An odd choice of venue for Nick Cave and Warren Ellis? Perhaps. 

This, however, did not deter a large audience in the grand auditorium of Blackpool Opera House with its 2,813-seat capacity. They were dressed to the nines, with some resembling Cave himself! This being the first joint bill tour, Cave and Ellis may have felt they had something to prove, and prove it they did. 

Pre-show, the stage was impressive even with the house lights up, with its array of musical instruments including a grand piano, guitar, drums, violin and something mysterious in a case that, presumably, belonged to Warren Ellis. Hauntingly, the lights peering out into the audience were a rich blue which would later cast ghostly shadows on the musicians. 
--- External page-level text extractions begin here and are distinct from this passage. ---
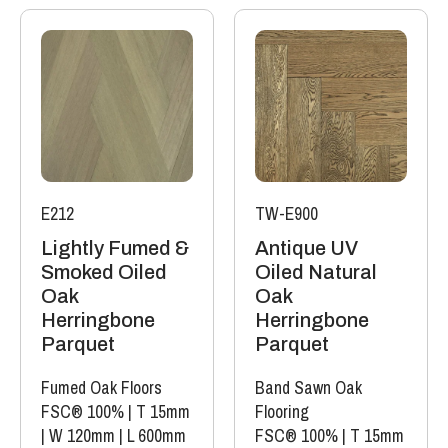
E212
TW-E900
Lightly Fumed &
Antique UV
Smoked Oiled
Oiled Natural
Oak
Oak
Herringbone
Herringbone
Parquet
Parquet
Fumed Oak Floors
Band Sawn Oak
FSC® 100%
|
T 15mm
Flooring
|
W 120mm
|
L 600mm
FSC® 100%
|
T 15mm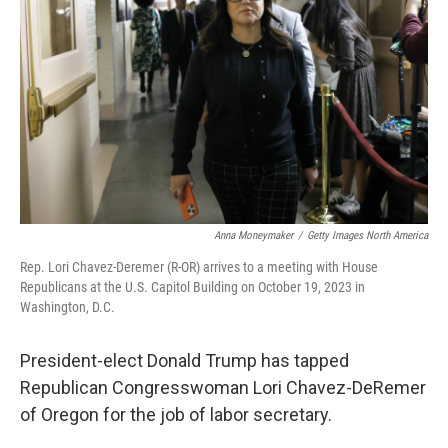
o
r
I
k
n
Anna Moneymaker
/
Getty Images North America
Rep. Lori Chavez-Deremer (R-OR) arrives to a meeting with House
Republicans at the U.S. Capitol Building on October 19, 2023 in
Washington, D.C.
President-elect Donald Trump has tapped
Republican Congresswoman
Lori Chavez-DeRemer
of Oregon
for the job of labor secretary.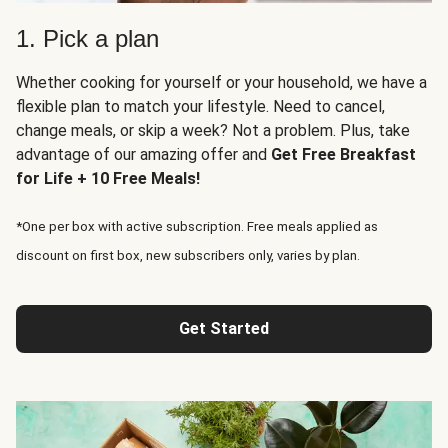
1. Pick a plan
Whether cooking for yourself or your household, we have a
flexible plan to match your lifestyle. Need to cancel,
change meals, or skip a week? Not a problem. Plus, take
advantage of our amazing offer and
Get Free Breakfast
for Life + 10 Free Meals!
*One per box with active subscription. Free meals applied as
discount on first box, new subscribers only, varies by plan.
Get Started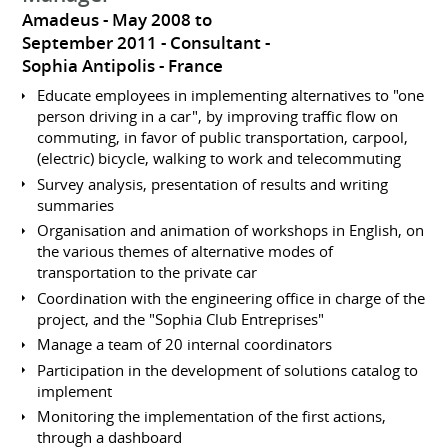
Amadeus
May 2008 to
September 2011
Consultant
Sophia Antipolis
France
Educate employees in implementing alternatives to "one
person driving in a car", by improving traffic flow on
commuting, in favor of public transportation, carpool,
(electric) bicycle, walking to work and telecommuting
Survey analysis, presentation of results and writing
summaries
Organisation and animation of workshops in English, on
the various themes of alternative modes of
transportation to the private car
Coordination with the engineering office in charge of the
project, and the "Sophia Club Entreprises"
Manage a team of 20 internal coordinators
Participation in the development of solutions catalog to
implement
Monitoring the implementation of the first actions,
through a dashboard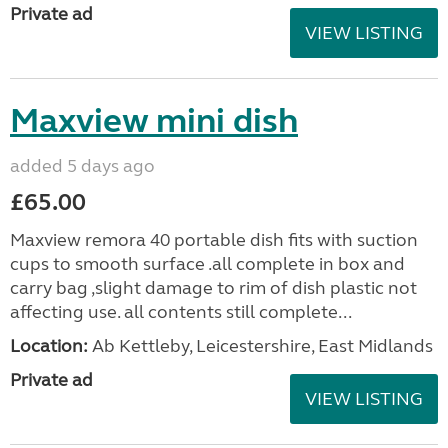
Private ad
VIEW LISTING
Maxview mini dish
added 5 days ago
£65.00
Maxview remora 40 portable dish fits with suction
cups to smooth surface .all complete in box and
carry bag ,slight damage to rim of dish plastic not
affecting use. all contents still complete...
Location:
Ab Kettleby, Leicestershire, East Midlands
Private ad
VIEW LISTING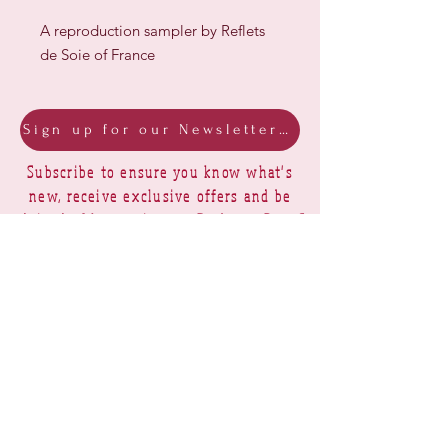
A reproduction sampler by Reflets
de Soie of France
Sign up for our Newsletter & Blog
Subscribe to ensure you know what's
new, receive exclusive offers and be
advised of happenings at Barberry Row &
Heirlooms
Barberry Row Needlework Designs -
Reproduction samplers,
original samplers and decorative
stitch designs
OPENING HOURS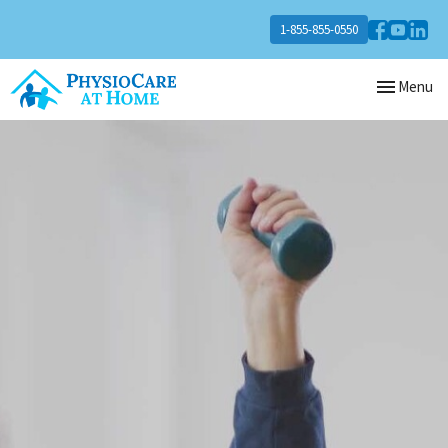
1-855-855-0550
Toggle
Menu
navigation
First onstage were three singers, joined by Johnny Hostile on keys, drums and bass. Warren Ellis then appeared, followed by a nonchalant Cave in a suave suit. They made an eccentric pair, Ellis crouched over the synth or violin on a chair for the duration of the show with a lengthy beard and country music vibe.  Long-limbed and tall, Nick Cave began to sing, and we wondered if he was attempting to woo us through the interpretation of modern dance. As the melodies and ethereal harmonies wound around us like a spell, Cave took us on a whirlwind tour of his lyrics, and then everything made sense.

As the melodies and ethereal harmonies wound around us like a spell, Cave took us on a whirlwind tour of his lyrics, and then everything made sense.
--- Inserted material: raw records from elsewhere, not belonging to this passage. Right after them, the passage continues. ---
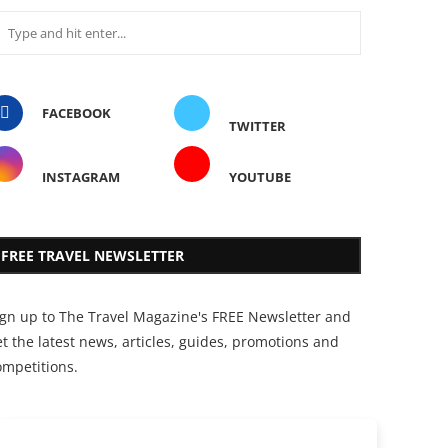
FACEBOOK
TWITTER
INSTAGRAM
YOUTUBE
FREE TRAVEL NEWSLETTER
ign up to The Travel Magazine's FREE Newsletter and
t the latest news, articles, guides, promotions and
ompetitions.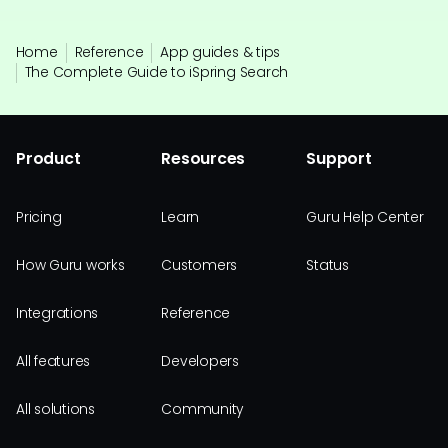
Home
Reference
App guides & tips
The Complete Guide to iSpring Search
Product
Resources
Support
Pricing
Learn
Guru Help Center
How Guru works
Customers
Status
Integrations
Reference
All features
Developers
All solutions
Community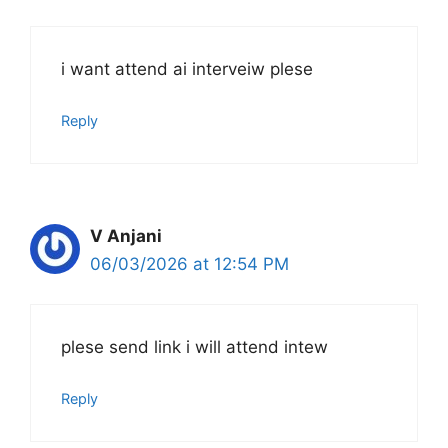
i want attend ai interveiw plese
Reply
V Anjani
06/03/2026 at 12:54 PM
plese send link i will attend intew
Reply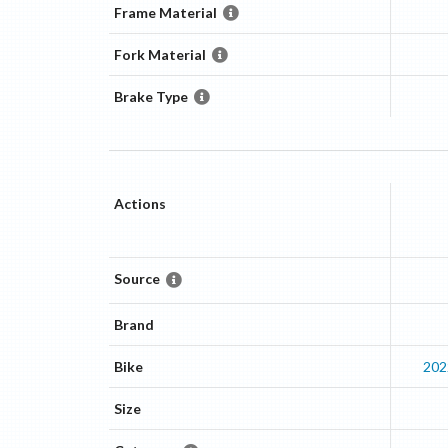
Frame Material
Fork Material
Brake Type
Actions
Source
Brand
Bike
202
Size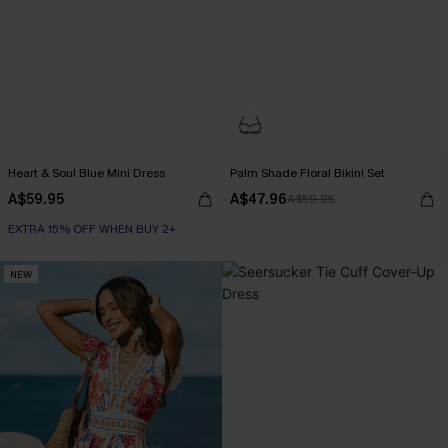
Heart & Soul Blue Mini Dress
Palm Shade Floral Bikini Set
A$59.95
A$47.96
A$59.95
EXTRA 15% OFF WHEN BUY 2+
NEW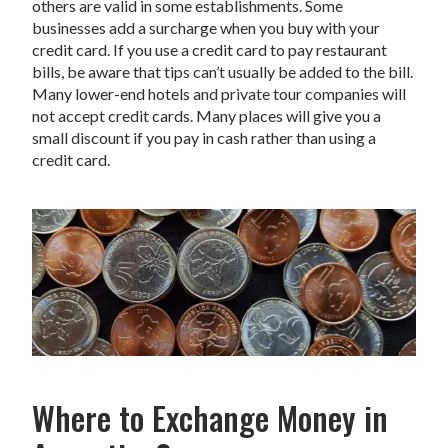
others are valid in some establishments. Some
businesses add a surcharge when you buy with your
credit card. If you use a credit card to pay restaurant
bills, be aware that tips can’t usually be added to the bill.
Many lower-end hotels and private tour companies will
not accept credit cards. Many places will give you a
small discount if you pay in cash rather than using a
credit card.
Where to Exchange Money in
Two major themes that were obvious – God and grief. Following the death of his teenage son Arthur, Nick Cave wrote ‘Ghosteen,’ some of which was performed, along with snippets of his and Ellis’ new album ‘Carnage,’ and some old favourites, including a cover of the T.Rex song ‘Cosmic Dancer.’ This stunning rendition featured Cave on piano and vocals, and Ellis on violin.

His voice seemed broken and desperate, in particular on the tracks that were performed solely on piano. You could have heard a pin drop throughout the show. It felt like the whole audience was holding its breath.

The juxtaposition of the melodic, dreamlike state of his former songs then crashed into the carnage of ‘Hand of God,’ with bursts of red spotlights made us wonder whether we were in heaven or hell. It was angry, and reminded us that grief, much like Cave’s music, is not linear.

This performance was pure poetry and given what Nick Cave has endured in recent years, reminded us that even he believes that peace will come.